Выбрать главу

(Ь) Иного выхода ищет консервативное учение о государственном праве, опирающееся на разработанное Карлом Шмиттом понятие суверенитета. В начале 1950-х годов завязалась дискуссия по поводу того, насколько важна для интерпретации конституции статья нашего основного закона о социальном государстве. Эрнст Форстхофф в те годы придерживался мнения, что нормы, определяющие характер ФРГ как правового государства, должны сохранять абсолютный приоритет по отношению к статье о социальном государстве, которую надо понимать в качестве политической рекомендации. Эта дискуссия по правовой догматике17 в своем историко-философском содержании становится понятной лишь в том случае, если иметь в виду предпосылку, о которой напоминает риттеровская интерпретация Гегеля: общество, образующее субстрат массовой демократии государства благосостояния, само по себе неспособно к стабилизации. Оно требует, чтобы его поддерживали в равновесии. Правда, Фортсхоф считает, что динамика этого общества не может быть уравновешена с помощью риторически заклинаемой традиции; с этой задачей может справиться только суверенное государство. Даже в правовом государстве субстанциальным ядром порядка является верховная власть суверена. Государство может обрести силу, необходимую ему для стабилизации социального модерна, только если оно в экстремальном конфликтном случае окажется неуязвимым для доводов и оснований, выдвигаемых во имя общественных интересов. Хранитель общего блага должен обладать политической властью, ничего не обосновывать, а вместо этого принимать решения.

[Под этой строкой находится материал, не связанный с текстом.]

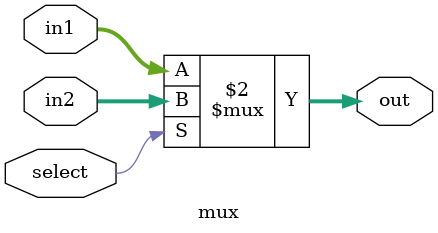
<source format=v>
`timescale 1ns / 1ps


module mux(in1, in2, select, out);
    parameter max = 31;
    input [max:0] in1, in2;
    input select;
    output [max:0] out;

    assign out = (select == 0) ? in1 : in2;
    
endmodule

</source>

Эта концепция свойственна теории Карла Шмитта в той мере, в какой в качестве критерия в ней применяется способность отличать друга от врага, чтобы получить понятие чисто политического — очищенное от всевозможных оценочных примесей полезного, истинного, прекрасного или справедливого, и прежде всего именно от справедливого. Точка зрения моральной оправданности не должна касаться политического. С этой точки зрения социальный модерн утрачивает весь свой ужас исключительно ради государственной власти, суверенитету которой не грозит моральное разоружение. В более поздних работах Форстхофф обратился к технократическим представлениям18.

(с) Этой третьей линии аргументации следует Арнольд Гелен. В своей известнейшей антропологии в начале 1940-х годов он подчеркнул невероятную пластичность и уязвимость человеческой сущности, которая сложилась без помощи инстинктов и поэтому вынуждена прибегать к регулирующей силе архаико-природных институтов19. Под этим углом зрения устранение сакральных институтов и утрата авторитета церковью, армией и государством, в том числе и исчезновение субстанции суверенной государственной власти, должно считаться симптомом патологического развития. Этим и объясняется острая критика культуры, которой Гелен поначалу занимался в послевоенные годы20. Деинституционализированные свободные пространства «простреливаются» психической энергией искусственно раздутой души, субъективностью переживания и рефлексивностью эгоистического наслаждения. Каждый шаг к эмансипации лишает индивида способности к автоматическому управлению поступками, оставляет его беззащитным перед своими собственными смутными импульсами, предъявляет к нему завышенные требования в смысле принятия решений и делает его тем беззащитнее, чем дальше распространяются идеалы самоопределения и самоосуществления. К тому же растущая сложность общества способствует сворачиванию пространства для ответственных действий, когда она в то же время «из вторых рук» переполняет внутреннюю жизнь раздражающими факторами, эмоциями и переживаниями. Эти идеи изменяются на протяжении 1950-х годов, когда Гелен знакомится с технократическими тезисами, позволяющими ему видеть современное общество в ином свете.